Even though the Court recognized, at 51 F.4th at 841, that the United States Supreme Court in Sandifer v. U.S. Steel Corp., 571 U.S. 220, 234 (2014), questioned the applicability of the de minimis rule to the FLSA, stating "[a] de minimis doctrine does not fit comfortably within the statute at issue here [the FLSA], which, it can fairly be said, is all about trifles", the Court nonetheless remanded the matter to the district court with instructions that the district court determine whether time spent shutting down computers is compensable, and whether the time spent booting up and down the computers is not compensable under the de minimis doctrine. 51 F.4th at 841.

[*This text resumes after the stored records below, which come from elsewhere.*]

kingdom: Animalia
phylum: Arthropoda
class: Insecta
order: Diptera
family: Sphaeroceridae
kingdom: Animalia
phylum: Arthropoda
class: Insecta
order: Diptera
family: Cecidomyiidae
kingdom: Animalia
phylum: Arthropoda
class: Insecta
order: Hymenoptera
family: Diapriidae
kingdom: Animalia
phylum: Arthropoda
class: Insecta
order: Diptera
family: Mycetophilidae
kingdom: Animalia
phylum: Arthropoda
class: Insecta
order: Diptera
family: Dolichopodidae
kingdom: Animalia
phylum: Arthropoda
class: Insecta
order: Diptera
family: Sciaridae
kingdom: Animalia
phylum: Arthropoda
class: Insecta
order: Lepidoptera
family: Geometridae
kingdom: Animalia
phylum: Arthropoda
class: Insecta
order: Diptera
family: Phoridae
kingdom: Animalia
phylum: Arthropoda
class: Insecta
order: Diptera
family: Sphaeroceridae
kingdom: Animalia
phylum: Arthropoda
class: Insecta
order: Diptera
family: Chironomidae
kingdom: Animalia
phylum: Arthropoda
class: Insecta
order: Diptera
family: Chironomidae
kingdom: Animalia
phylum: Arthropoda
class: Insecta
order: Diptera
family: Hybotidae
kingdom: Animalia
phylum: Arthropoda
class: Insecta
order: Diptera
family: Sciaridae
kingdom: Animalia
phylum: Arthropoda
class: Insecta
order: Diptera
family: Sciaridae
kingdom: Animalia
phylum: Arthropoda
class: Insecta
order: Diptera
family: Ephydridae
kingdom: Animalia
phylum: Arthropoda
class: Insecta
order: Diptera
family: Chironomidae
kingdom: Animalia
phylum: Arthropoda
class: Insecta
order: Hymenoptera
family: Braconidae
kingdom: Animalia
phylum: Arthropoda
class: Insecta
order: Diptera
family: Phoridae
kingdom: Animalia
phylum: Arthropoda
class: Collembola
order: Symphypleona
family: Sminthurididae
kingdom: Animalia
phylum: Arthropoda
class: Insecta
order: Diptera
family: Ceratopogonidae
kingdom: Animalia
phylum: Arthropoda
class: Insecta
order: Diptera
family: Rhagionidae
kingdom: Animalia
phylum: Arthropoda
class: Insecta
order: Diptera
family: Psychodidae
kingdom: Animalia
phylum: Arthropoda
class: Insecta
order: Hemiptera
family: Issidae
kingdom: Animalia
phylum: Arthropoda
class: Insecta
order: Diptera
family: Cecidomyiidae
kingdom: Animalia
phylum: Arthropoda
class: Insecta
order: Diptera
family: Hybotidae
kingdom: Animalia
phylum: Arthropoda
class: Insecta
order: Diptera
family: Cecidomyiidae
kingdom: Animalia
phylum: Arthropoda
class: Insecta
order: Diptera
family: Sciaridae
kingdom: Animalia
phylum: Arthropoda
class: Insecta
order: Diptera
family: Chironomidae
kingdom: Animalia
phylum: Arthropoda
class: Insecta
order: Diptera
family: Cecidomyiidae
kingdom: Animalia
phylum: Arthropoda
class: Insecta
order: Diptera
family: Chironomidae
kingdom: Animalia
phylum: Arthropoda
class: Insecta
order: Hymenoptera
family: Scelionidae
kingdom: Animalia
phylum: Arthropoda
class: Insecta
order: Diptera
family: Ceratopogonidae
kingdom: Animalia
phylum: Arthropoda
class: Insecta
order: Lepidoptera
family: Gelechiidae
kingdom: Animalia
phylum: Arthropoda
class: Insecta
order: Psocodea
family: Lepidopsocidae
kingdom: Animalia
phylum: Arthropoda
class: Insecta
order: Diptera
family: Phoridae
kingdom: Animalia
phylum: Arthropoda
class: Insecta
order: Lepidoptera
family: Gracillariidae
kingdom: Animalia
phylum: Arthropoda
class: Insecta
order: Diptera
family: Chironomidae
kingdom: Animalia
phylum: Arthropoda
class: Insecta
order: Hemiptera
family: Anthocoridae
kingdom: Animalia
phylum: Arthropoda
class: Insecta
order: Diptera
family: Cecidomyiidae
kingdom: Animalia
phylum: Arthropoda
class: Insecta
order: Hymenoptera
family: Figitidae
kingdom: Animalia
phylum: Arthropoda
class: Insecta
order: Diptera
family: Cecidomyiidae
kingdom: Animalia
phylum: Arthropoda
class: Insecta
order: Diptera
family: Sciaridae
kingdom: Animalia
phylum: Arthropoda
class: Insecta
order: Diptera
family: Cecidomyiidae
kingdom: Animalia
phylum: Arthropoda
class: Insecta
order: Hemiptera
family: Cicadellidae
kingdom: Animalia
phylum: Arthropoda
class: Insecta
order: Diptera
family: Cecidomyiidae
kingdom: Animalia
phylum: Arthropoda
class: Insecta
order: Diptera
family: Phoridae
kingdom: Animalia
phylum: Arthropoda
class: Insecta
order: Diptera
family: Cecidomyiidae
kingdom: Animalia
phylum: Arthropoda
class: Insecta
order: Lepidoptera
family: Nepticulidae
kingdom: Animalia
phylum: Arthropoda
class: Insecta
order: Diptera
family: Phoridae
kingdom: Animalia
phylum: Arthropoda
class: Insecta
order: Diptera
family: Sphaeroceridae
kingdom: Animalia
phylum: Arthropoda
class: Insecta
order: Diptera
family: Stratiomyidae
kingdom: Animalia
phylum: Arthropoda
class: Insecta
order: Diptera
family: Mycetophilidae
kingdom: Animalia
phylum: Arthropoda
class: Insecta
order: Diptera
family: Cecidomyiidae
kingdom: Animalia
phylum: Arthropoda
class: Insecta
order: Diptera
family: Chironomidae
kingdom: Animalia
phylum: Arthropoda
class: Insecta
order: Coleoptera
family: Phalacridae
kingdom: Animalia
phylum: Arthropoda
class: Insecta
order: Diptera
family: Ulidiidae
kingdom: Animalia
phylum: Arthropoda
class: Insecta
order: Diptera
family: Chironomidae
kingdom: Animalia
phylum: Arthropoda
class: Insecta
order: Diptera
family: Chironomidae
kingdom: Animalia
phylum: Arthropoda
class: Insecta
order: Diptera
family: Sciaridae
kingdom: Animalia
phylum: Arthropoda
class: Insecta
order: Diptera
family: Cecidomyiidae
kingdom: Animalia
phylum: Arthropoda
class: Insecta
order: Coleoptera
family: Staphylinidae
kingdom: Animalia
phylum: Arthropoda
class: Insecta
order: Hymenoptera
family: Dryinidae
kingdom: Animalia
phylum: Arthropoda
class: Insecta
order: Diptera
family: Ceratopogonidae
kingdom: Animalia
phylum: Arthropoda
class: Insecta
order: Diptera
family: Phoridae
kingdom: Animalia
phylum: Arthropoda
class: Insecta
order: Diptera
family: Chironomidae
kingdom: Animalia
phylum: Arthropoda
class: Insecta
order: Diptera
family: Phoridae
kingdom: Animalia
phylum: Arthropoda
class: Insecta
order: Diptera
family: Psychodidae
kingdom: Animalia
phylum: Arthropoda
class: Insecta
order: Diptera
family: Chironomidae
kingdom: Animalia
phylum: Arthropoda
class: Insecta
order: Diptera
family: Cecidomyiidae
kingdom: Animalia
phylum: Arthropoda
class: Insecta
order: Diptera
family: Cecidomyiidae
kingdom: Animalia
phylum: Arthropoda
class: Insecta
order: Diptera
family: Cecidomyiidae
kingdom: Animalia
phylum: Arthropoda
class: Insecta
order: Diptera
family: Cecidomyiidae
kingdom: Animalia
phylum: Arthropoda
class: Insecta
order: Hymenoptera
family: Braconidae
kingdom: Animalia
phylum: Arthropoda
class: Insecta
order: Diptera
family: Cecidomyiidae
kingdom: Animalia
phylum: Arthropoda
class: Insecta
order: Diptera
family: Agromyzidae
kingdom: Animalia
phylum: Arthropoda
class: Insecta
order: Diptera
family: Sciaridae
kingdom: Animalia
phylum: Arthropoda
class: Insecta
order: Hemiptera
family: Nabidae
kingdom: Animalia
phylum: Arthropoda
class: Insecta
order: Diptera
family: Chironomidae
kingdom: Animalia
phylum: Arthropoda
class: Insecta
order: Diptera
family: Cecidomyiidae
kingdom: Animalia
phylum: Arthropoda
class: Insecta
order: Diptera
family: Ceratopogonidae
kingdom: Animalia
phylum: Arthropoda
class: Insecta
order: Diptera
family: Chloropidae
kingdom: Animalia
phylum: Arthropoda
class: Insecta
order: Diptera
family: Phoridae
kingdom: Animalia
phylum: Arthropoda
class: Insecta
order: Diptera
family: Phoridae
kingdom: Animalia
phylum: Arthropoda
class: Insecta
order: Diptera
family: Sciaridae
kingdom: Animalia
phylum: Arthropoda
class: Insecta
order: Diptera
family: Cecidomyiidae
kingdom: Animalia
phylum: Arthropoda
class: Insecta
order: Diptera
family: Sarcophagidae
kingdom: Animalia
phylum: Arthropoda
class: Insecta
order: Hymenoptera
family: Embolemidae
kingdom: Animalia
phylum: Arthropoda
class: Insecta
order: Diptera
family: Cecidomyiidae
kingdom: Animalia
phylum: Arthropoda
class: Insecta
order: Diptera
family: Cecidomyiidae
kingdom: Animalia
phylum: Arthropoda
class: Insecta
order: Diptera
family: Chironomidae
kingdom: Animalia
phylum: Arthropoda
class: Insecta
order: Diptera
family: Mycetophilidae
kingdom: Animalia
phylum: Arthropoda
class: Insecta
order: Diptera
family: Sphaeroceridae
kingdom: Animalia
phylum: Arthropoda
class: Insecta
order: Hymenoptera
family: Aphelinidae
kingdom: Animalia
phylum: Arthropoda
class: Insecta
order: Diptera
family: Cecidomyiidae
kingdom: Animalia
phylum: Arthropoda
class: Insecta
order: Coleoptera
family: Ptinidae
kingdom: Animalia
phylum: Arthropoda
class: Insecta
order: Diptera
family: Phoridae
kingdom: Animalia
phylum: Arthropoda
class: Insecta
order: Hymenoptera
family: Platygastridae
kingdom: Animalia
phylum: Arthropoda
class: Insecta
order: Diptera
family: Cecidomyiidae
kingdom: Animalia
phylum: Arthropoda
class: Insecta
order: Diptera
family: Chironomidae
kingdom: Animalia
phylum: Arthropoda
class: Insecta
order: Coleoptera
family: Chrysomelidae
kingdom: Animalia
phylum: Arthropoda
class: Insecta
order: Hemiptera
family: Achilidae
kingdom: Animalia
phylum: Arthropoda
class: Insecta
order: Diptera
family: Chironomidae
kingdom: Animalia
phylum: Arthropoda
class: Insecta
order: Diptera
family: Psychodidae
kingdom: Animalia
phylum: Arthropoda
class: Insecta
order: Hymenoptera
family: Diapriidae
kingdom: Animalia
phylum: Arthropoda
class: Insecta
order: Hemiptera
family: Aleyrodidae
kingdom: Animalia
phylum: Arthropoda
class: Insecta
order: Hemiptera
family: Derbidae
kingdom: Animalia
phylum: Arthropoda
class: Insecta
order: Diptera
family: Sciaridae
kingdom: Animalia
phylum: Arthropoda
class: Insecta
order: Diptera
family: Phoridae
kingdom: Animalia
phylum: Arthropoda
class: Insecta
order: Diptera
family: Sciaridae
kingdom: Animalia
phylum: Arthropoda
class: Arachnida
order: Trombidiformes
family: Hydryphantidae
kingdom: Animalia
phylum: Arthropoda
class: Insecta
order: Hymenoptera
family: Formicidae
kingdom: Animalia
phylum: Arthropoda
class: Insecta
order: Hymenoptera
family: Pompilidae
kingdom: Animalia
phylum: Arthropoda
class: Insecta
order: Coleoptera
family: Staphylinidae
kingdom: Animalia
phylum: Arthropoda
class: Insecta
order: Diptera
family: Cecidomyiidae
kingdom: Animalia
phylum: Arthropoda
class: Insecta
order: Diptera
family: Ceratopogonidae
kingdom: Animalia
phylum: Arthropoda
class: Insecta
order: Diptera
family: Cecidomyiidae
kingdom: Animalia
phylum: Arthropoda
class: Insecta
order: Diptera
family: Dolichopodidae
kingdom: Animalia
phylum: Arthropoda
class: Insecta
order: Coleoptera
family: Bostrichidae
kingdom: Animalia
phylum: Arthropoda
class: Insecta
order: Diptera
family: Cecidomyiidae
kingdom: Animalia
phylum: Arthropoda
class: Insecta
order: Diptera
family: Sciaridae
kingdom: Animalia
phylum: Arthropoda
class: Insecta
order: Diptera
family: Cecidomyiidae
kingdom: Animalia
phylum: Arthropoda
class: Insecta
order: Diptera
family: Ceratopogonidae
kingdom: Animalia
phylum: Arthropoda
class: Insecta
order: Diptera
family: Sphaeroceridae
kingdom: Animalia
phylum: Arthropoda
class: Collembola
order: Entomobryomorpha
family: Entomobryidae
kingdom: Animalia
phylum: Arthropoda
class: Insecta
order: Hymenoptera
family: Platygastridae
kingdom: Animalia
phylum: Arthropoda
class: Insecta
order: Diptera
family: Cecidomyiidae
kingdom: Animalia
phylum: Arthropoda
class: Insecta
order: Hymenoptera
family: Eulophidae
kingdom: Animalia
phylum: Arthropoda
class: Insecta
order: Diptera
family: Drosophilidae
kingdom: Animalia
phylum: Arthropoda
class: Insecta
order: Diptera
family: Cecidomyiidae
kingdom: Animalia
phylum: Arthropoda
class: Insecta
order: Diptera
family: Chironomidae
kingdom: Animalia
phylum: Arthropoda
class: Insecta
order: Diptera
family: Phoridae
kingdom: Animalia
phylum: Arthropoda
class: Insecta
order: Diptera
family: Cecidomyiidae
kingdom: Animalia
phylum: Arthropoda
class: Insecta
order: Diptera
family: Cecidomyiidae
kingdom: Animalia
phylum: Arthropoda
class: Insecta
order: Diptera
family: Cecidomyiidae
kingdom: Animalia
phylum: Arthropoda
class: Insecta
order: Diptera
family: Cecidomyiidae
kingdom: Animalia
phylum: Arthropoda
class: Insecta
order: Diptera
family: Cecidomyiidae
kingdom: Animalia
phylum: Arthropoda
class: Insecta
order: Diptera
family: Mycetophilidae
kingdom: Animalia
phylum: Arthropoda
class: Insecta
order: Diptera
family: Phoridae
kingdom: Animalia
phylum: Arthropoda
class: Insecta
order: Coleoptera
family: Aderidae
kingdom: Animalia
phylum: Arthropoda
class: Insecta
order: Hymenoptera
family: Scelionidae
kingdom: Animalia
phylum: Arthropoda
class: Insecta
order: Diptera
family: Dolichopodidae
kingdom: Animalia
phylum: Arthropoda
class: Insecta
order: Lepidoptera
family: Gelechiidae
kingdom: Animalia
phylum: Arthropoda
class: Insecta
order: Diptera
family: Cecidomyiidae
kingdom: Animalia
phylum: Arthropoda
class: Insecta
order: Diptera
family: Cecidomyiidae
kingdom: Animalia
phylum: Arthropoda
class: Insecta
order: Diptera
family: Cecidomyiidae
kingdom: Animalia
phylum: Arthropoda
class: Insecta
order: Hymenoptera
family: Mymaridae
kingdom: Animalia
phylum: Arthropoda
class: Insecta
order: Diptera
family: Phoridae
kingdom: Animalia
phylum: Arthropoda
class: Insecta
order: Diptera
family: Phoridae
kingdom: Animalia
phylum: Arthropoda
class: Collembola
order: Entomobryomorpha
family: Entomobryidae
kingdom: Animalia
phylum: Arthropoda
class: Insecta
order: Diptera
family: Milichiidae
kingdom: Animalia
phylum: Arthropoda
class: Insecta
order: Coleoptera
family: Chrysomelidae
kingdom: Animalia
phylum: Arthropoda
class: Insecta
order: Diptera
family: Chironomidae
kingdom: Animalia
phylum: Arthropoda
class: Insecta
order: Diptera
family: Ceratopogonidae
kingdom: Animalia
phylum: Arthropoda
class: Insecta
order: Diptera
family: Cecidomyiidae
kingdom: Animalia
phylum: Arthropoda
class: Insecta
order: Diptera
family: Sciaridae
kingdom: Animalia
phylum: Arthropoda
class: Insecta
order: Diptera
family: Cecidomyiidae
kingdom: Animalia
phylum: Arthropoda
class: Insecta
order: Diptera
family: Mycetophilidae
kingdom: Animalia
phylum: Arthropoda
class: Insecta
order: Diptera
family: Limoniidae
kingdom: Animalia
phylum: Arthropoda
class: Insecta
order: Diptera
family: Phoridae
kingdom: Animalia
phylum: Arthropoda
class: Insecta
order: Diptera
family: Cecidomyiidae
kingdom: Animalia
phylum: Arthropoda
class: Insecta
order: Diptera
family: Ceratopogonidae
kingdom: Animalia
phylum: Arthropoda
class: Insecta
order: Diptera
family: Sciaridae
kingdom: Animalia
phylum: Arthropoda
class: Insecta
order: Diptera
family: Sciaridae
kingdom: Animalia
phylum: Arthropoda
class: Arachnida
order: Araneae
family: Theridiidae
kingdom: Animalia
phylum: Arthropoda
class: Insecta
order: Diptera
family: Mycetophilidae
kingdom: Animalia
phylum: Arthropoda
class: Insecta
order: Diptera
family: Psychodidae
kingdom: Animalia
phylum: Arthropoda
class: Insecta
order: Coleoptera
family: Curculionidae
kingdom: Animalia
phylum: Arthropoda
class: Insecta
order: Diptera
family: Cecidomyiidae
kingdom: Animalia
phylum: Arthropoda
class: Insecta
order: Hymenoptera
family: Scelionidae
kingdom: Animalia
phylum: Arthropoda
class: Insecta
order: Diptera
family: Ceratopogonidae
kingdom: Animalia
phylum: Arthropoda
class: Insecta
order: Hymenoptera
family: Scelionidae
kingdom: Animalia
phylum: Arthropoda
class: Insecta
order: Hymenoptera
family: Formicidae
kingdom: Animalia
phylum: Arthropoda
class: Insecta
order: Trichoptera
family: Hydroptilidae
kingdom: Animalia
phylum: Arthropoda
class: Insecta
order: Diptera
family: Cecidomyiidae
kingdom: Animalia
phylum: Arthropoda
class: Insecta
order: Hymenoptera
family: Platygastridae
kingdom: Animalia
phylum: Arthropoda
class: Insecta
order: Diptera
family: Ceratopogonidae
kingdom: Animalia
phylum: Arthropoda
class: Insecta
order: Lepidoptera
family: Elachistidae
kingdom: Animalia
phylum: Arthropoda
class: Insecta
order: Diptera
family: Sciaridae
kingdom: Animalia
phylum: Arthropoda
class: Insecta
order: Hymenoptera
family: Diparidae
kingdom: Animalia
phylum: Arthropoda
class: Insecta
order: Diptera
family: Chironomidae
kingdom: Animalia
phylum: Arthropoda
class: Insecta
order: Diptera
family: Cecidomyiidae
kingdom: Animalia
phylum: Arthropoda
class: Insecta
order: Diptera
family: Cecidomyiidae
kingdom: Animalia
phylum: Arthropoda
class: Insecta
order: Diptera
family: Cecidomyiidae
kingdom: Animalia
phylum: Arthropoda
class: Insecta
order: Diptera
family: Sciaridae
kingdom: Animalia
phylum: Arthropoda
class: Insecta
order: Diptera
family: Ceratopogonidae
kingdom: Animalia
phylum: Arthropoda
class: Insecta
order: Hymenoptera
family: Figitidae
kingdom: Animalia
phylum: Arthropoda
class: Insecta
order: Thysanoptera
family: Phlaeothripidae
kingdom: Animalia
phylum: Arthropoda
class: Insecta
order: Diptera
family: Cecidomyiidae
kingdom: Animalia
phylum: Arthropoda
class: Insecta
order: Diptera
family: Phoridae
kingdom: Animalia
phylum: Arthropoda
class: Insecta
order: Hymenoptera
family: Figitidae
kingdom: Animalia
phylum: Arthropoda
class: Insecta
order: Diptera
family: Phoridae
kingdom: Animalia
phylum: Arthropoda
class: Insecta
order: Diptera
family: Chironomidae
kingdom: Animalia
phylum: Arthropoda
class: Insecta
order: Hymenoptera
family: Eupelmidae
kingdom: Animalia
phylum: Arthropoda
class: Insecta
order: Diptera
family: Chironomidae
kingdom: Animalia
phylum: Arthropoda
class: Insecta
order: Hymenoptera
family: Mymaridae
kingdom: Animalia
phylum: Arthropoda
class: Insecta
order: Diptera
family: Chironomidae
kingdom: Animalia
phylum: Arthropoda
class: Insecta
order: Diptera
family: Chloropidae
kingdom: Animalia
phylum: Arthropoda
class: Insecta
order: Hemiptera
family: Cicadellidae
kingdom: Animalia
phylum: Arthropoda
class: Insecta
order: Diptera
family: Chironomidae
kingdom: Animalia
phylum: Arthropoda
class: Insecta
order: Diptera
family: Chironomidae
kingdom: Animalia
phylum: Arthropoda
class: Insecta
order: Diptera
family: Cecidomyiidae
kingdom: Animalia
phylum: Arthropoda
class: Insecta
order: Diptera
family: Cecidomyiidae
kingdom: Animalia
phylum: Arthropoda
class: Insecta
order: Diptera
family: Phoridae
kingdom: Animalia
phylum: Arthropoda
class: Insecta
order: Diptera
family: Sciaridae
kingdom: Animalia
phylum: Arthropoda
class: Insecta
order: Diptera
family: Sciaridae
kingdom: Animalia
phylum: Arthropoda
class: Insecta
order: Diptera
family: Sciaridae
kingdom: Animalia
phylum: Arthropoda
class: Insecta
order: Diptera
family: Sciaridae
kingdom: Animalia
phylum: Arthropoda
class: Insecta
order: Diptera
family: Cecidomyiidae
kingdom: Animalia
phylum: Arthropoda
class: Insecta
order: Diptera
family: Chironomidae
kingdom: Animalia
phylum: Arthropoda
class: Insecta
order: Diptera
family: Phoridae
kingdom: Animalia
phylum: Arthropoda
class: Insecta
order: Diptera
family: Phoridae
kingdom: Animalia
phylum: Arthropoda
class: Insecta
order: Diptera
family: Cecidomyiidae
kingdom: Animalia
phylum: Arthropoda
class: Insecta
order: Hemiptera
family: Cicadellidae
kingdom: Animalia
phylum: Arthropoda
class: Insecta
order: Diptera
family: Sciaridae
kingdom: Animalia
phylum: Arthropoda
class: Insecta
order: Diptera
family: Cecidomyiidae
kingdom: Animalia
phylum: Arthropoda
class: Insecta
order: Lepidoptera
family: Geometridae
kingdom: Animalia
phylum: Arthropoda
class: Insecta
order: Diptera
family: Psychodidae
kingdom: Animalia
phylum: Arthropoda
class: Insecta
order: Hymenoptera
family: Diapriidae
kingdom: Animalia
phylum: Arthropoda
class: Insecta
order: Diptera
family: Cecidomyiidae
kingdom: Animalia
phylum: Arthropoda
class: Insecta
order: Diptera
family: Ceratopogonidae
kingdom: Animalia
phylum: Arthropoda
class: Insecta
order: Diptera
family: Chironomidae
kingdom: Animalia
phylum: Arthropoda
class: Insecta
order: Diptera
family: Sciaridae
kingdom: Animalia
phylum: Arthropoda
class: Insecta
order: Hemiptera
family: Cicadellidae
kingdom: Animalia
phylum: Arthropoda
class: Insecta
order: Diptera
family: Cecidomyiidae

While appearing to ignore evidence to the contrary, the district court again granted Customer Connexx's request for summary judgment, holding: "no genuine dispute remains that the time spent turning on the computers and logging into the timekeeping system and shutting down the computers was de minimis . . ." Cedena v. Customer Connexx LLC, 2023 WL 3584254, *5 (D. Nev. May 22, 2023). In the next appeal, it will be interesting to see if the Ninth Circuit reevaluates the de minimis doctrine in light of Sandifer.
Thankfully, as the Ninth Circuit confirmed in Rodriguez v. Nike Retail Services, Inc., 928 F.3d 810, 816 (2019), the California Supreme Court in Troester v. Starbucks Corp., 5 Cal. 5th 829 (2018), as modified on denial of reh'g (Aug. 29, 2018), made clear that the de minimis doctrine does not apply to wage and hour claims brought under the California Labor Code.